(Source records)
★ ★ ★

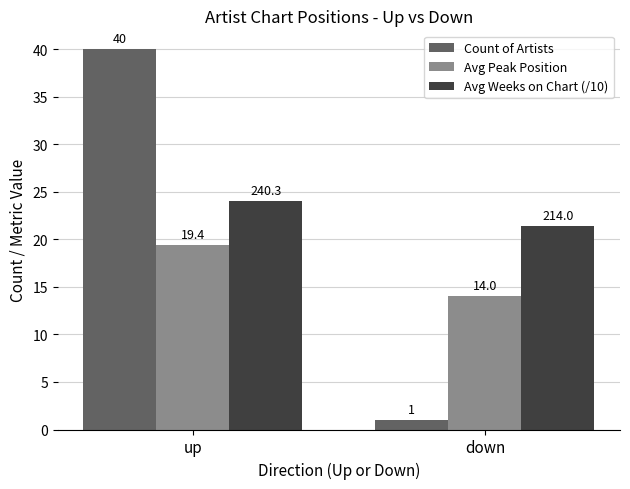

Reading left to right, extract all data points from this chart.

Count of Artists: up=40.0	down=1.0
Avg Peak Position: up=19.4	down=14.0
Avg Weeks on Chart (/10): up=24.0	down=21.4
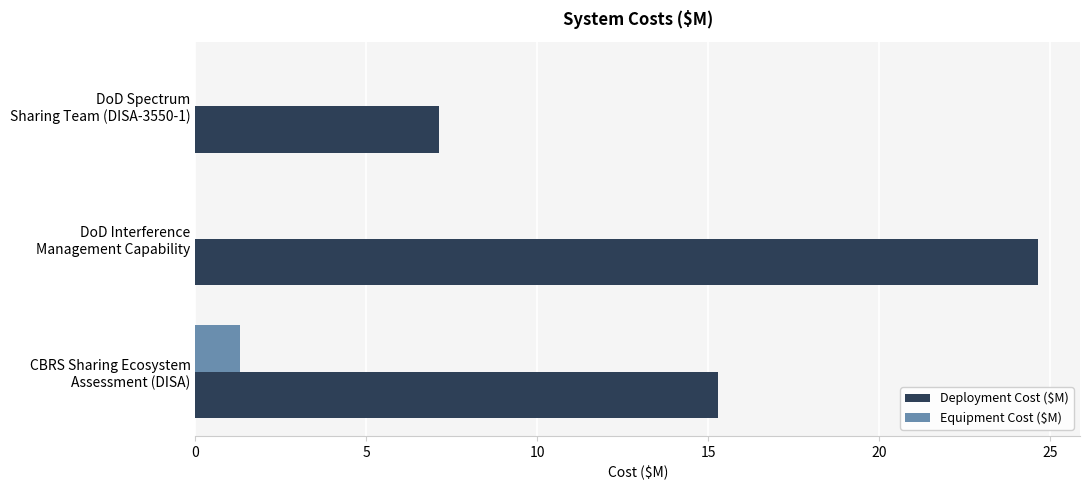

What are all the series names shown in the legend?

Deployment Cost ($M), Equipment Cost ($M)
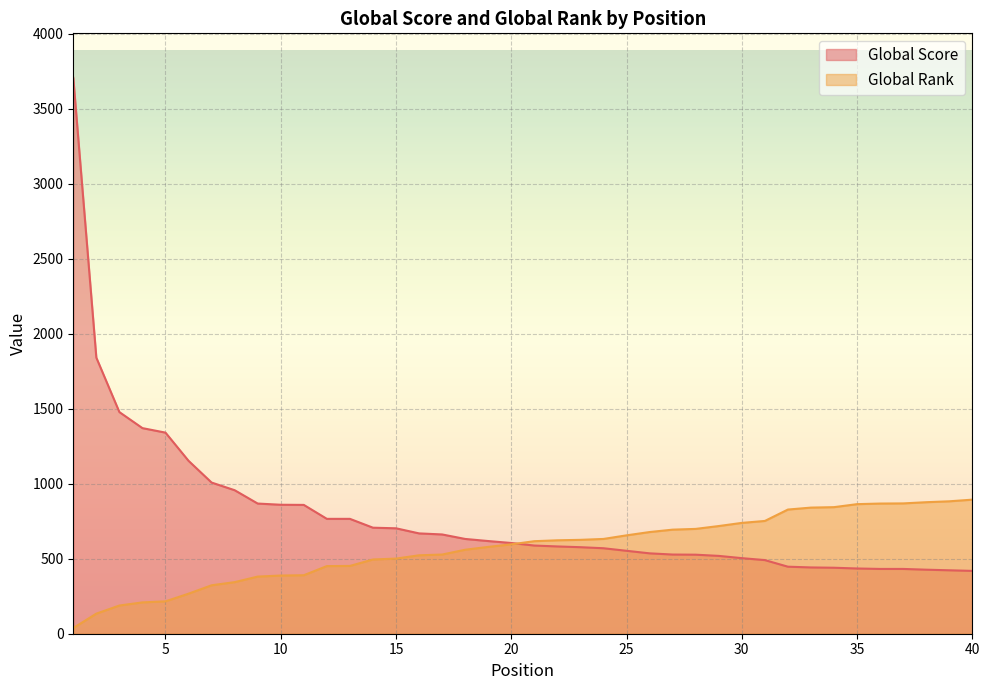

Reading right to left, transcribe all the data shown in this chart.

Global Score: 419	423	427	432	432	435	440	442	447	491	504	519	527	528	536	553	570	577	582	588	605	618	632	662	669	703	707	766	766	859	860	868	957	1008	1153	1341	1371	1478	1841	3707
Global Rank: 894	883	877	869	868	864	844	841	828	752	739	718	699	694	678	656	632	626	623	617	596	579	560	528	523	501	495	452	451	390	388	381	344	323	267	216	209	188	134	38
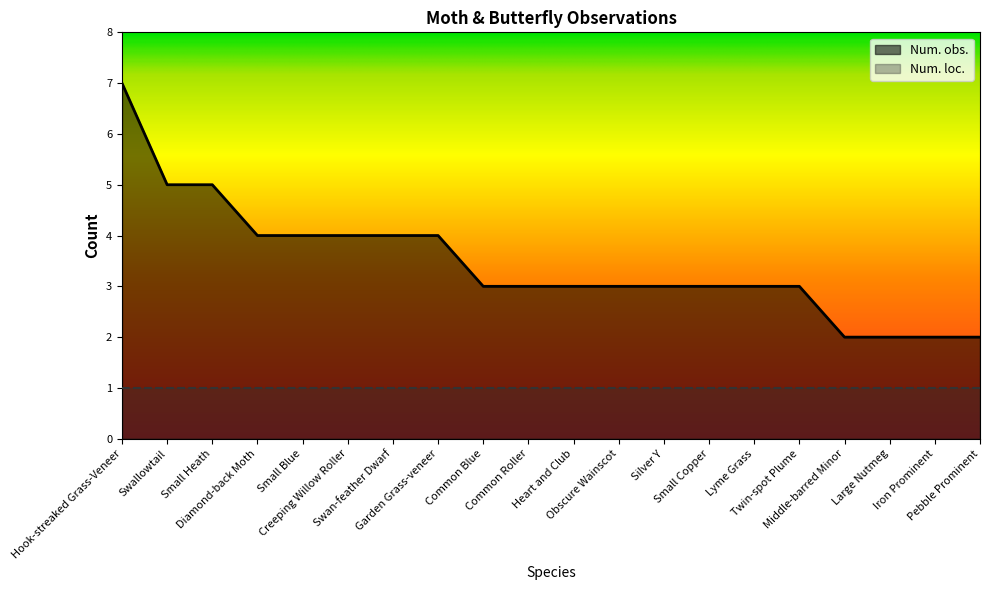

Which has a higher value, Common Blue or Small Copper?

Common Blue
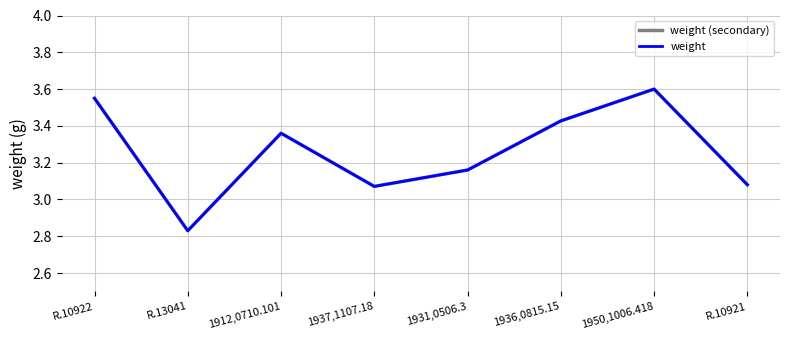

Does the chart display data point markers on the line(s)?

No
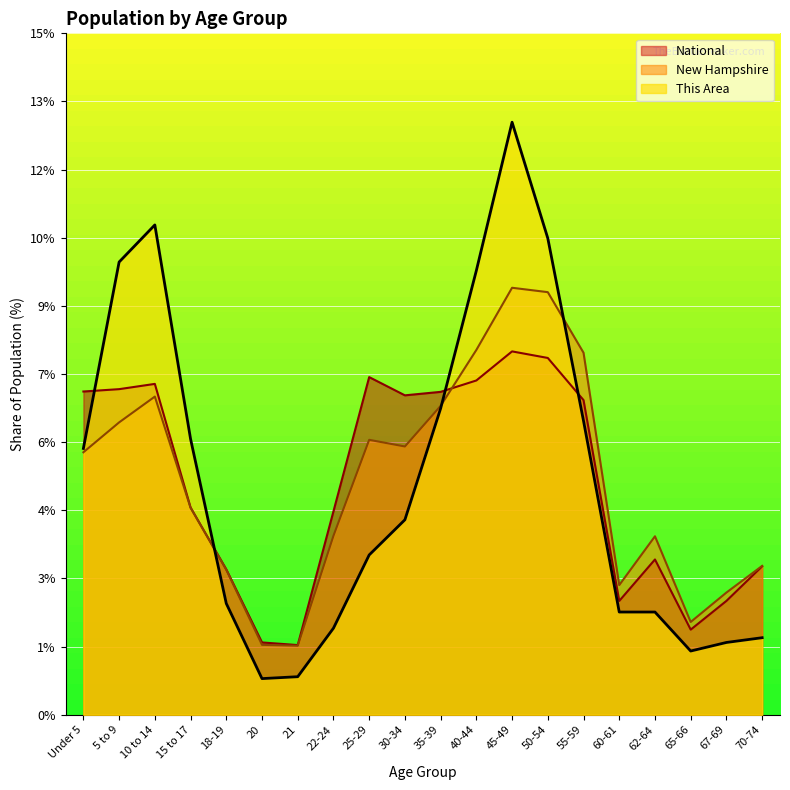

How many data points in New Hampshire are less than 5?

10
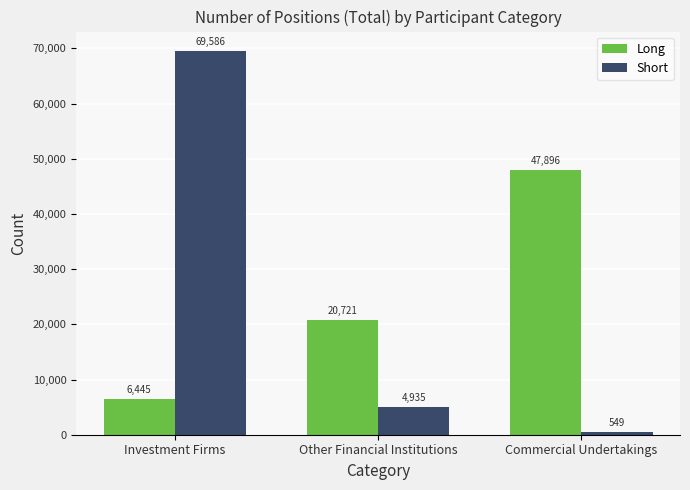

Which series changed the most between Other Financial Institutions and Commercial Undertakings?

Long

★ ★ ★

-- WHAT YOU SHOULD DO --
Rewrite all of the data above, changing "legend" to "key" and keeping everything else the same. Omit the pictures.

-- SOLUTION TO THIS PROBLEM --
Reading left to right, extract all data points from this chart.

Count of Artists: up=40.0	down=1.0
Avg Peak Position: up=19.4	down=14.0
Avg Weeks on Chart (/10): up=24.0	down=21.4

What are all the series names shown in the key?

Deployment Cost ($M), Equipment Cost ($M)

Reading right to left, transcribe all the data shown in this chart.

Global Score: 419	423	427	432	432	435	440	442	447	491	504	519	527	528	536	553	570	577	582	588	605	618	632	662	669	703	707	766	766	859	860	868	957	1008	1153	1341	1371	1478	1841	3707
Global Rank: 894	883	877	869	868	864	844	841	828	752	739	718	699	694	678	656	632	626	623	617	596	579	560	528	523	501	495	452	451	390	388	381	344	323	267	216	209	188	134	38

Which has a higher value, Common Blue or Small Copper?

Common Blue

Does the chart display data point markers on the line(s)?

No

How many data points in New Hampshire are less than 5?

10

Which series changed the most between Other Financial Institutions and Commercial Undertakings?

Long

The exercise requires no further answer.